Witch Hysteria actually caught up in Europe in the mid-1400s, when many accused Witches confessed, often under torture, for various kinds of evil behavior. Within a century, Witches hunters were common and most of the accused were executed on the stake or hanging.
Between 1500 and 1660, 80,000 suspected Witches were killed in Europe. About 80 percent of them women were in harmony with the devil and were full of lust. Germany had the highest wizard execution rate, while the lowest in Ireland was.
The publication of Malleus Maleficarum, written by two well respected German Dominican people in 1486- probably due to viral witch Witches mania. The book, known as Hummer's Hummer, was essentially a guide about identifying, hunting and interrogation of the witch.

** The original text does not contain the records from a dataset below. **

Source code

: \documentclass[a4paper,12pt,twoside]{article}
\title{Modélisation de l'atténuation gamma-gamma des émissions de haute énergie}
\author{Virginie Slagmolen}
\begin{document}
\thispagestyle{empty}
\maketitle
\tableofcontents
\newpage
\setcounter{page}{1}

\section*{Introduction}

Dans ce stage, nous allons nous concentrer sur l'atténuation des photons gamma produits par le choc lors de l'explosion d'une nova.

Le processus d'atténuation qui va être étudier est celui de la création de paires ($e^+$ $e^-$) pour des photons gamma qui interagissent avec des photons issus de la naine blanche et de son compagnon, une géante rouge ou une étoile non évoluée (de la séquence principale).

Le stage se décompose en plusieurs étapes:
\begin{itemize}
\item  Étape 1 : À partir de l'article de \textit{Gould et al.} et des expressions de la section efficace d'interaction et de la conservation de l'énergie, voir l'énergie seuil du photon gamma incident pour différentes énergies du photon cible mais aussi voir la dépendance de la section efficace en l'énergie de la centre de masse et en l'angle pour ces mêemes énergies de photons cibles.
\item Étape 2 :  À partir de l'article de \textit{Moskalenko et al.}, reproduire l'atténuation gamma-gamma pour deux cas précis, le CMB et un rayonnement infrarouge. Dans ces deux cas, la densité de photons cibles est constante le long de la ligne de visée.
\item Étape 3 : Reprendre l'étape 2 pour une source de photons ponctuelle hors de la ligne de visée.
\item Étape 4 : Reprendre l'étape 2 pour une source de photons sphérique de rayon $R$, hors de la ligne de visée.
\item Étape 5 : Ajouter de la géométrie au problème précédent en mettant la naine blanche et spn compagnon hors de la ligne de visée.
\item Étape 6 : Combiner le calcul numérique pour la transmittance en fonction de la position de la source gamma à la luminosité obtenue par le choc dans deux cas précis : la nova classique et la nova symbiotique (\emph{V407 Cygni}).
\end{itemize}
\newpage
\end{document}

Malleus Maleficarum labeled the magician as hypocritical, and soon was trying to remove the Witches living between Protestant and Catholics. For more than 100 years, the book sold more copies of any other book than in the Bible except in the Bible.

Salem Witch Trials

Since the witch hiatus in Europe has decreased, it grew into a new world. Perhaps the most famous witch trials were in 1692 in Salem of Massachusetts. The Salem Witch Trials began when two sick girls claimed to be Witches and accused the magicians of their neighbors. Eventually, about 150 people were charged and 18 were killed.
Massachusetts was not the first of 13 colonies, although obsession about Witches. In Windsor, Connecticut was the first person in America for Alsay Young Magician in 1647. Prior to the final Witch trial of Connecticut in 1697, thirty-six people were accused of a magician in that state and 11 died for crime.
In Virginia, people were less worthless about Witches. In fact, in 1655, a law was passed in Lower Norfolk County, so that he could make a false allegation against any of the magicians. Yet, the magician was a matter of concern. About two dozen Witch tests (mostly women) occurred in Virginia between 1626 and 1730. No accused was killed.